TEXT BLOCK:
Due to the fact that PlayN supports four different target platforms, a PlayN game project has a lot of moving parts. Fortunately, the Maven build system used by PlayN allows those parts to be cleanly separated and to stay out of your way until and unless you need them.
A PlayN game project consists of a top-level meta module and a number of different sub-modules. Here’s an outline of the structure of the Hello example project:
hello/pom.xml - main project Maven build file
/core - cross-platform game code
/assets - cross-platform game assets
/android - Android backend code and configuration
/html - HTML backend code and configuration
/java - desktop Java backend code and configuration
/robovm - iOS (RoboVM) backend code and configuration
The main cross-platform game code is in the core module. The cross-platform game assets are in
the assets module. Due to requirements of the Android and RoboVM builds, it is most convenient to
have the assets in a separate module rather than bundled with the core module. The remaining
modules deal with the various supported target platforms.

ASSIGNED TASK A:
Output the portion of the PlayN project structure text starting with "Due to the fact" and going on through "you need them.".
ASSIGNED TASK B:
Name every sub-module directory shown in the outline of the Hello example project in the PlayN project structure text.
ASSIGNED TASK C:
Write the next part of the PlayN project structure text, picking up after its final sentence.
The collected data was drawn from a separate source.

Collected data
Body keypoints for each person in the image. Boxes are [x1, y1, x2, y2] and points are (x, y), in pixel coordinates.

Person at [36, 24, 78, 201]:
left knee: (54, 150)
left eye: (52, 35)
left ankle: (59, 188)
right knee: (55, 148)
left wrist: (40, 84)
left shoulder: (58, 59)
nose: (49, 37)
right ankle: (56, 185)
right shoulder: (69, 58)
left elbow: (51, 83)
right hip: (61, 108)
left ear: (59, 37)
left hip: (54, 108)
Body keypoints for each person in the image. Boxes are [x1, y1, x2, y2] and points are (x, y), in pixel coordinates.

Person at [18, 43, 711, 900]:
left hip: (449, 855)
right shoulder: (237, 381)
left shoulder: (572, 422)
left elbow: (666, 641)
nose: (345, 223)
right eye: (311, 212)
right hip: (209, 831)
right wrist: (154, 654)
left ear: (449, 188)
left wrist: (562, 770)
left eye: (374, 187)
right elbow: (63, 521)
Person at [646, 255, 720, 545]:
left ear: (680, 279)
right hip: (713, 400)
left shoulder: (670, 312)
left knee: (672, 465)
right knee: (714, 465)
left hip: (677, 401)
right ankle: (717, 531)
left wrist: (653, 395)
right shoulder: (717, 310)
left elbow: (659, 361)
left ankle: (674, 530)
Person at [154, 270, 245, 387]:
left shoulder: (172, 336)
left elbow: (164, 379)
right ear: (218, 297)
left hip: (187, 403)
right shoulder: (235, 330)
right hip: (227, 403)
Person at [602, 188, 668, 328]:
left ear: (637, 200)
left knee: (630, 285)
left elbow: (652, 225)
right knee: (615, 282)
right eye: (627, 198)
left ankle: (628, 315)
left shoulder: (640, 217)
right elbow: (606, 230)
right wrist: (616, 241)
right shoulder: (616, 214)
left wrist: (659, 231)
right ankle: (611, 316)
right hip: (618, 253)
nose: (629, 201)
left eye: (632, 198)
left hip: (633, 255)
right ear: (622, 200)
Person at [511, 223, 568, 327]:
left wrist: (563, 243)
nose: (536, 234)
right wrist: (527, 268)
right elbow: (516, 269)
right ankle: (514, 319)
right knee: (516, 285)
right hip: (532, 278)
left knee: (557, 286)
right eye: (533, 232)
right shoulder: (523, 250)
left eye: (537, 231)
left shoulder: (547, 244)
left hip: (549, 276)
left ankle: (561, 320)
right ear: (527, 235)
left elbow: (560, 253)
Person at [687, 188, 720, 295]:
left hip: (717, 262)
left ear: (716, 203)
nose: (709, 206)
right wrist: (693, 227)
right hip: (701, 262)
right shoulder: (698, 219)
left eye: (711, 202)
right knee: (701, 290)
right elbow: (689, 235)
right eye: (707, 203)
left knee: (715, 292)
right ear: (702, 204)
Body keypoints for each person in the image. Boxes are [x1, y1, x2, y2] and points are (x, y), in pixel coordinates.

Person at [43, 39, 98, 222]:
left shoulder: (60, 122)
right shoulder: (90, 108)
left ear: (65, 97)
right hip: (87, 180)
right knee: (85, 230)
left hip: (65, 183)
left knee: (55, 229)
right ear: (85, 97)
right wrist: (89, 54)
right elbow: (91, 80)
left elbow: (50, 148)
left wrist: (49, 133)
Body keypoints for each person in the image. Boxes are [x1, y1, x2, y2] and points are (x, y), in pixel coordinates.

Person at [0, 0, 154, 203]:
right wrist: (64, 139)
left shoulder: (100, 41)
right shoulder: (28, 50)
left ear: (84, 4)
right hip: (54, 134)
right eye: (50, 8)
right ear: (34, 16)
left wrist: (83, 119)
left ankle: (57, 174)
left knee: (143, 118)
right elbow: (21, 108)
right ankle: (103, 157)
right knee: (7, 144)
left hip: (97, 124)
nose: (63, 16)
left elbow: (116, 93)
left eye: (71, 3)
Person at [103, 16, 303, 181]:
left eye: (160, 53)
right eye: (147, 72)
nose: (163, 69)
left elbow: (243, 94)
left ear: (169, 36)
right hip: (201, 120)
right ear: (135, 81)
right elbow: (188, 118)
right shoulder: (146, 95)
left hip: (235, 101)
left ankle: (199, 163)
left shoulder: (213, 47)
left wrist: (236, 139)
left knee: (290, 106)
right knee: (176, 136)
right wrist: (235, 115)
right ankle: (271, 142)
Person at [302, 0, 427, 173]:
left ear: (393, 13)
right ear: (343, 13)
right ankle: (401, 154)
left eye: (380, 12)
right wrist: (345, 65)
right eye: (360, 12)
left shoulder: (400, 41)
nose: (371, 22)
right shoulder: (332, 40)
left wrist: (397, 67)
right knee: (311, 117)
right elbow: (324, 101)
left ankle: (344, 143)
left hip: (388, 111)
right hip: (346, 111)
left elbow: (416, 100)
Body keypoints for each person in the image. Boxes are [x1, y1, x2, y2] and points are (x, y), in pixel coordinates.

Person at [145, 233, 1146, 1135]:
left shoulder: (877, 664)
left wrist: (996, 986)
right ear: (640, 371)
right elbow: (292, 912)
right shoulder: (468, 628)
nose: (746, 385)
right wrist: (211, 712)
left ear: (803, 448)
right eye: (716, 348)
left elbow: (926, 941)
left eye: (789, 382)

* * *

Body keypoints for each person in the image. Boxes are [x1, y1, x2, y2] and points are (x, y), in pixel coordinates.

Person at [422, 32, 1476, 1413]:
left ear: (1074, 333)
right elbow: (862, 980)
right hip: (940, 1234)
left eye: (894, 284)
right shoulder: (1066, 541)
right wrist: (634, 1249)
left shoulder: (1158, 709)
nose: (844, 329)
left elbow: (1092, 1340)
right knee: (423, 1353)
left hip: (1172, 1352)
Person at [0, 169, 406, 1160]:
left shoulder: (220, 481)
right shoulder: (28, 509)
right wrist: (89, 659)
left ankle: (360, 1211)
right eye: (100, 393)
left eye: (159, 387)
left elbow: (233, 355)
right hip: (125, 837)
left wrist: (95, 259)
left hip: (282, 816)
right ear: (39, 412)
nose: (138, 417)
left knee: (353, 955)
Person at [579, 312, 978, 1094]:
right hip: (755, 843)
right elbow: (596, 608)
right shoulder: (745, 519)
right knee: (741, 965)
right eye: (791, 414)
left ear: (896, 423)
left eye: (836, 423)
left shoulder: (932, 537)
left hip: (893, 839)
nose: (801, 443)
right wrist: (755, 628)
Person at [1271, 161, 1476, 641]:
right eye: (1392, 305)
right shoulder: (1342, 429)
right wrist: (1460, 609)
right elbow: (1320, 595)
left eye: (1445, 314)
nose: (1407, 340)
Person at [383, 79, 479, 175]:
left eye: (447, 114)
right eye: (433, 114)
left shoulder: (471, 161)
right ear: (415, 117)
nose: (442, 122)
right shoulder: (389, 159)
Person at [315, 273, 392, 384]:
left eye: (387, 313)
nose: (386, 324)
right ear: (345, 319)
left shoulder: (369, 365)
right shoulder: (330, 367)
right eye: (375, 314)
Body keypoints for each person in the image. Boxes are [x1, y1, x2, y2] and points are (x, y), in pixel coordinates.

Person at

REPLY A:
Due to the fact that PlayN supports four different target platforms, a PlayN game project has a lot of moving parts. Fortunately, the Maven build system used by PlayN allows those parts to be cleanly separated and to stay out of your way until and unless you need them.

REPLY B:
/core, /assets, /android, /html, /java, /robovm

REPLY C:
The assets module simply contains images, sounds and other non-code game assets. These are placed
into the assets/src/main/resources/assets/ directory and organized however you like. The Hello
project contains:
assets/pom.xml
assets/src/main/resources/assets/images/bg.png
assets/src/main/resources/assets/images/pea.png
The core module contains the game code. This is placed into the core/src/main/java/ directory
and organized like a normal Java project:
core/pom.xml
core/src/main/java/playn/sample/hello/core/HelloGame.java
Each module also contains a pom.xml Maven build file which contains build instructions and
configuration.
The PlayN sample games follow the Maven standard project layout, which places resources into
src/main/resources and code into src/main/java, but a game author is free to change that layout
if desired. This Stack Overflow question describes the process of customizing the directories in
which Maven looks for code and resources.
Note that even if you plan to build with an IDE, changing directories via the Maven configuration is a good idea because the IDE will usually read the Maven build configuration files to determine where to find code and resources in a Maven project. This also ensures that building from the command line continues to work properly.
The Java module contains just a single source file which bootstraps the game when running in the JVM:
java/pom.xml
java/src/main/java/playn/sample/hello/java/HelloGameJava.java
The Android module contains a number of Android-specific configuration files, a source file which
defines an Android Activity and which bootstraps the game on Android, and any Android-specific
media resources like the app icons.
android/AndroidManifest.xml
android/pom.xml
android/proguard.cfg
android/project.properties
android/res/drawable-hdpi/icon.png
android/res/drawable-ldpi/icon.png
android/res/drawable-mdpi/icon.png
android/res/values/strings.xml
android/src/main/java/playn/sample/hello/android/HelloGameActivity.java
The AndroidManifest.xml file is the main configuration for an Android app. You’ll want to
familiarize yourself with the Android manifest docs if you’ll be deploying to Android.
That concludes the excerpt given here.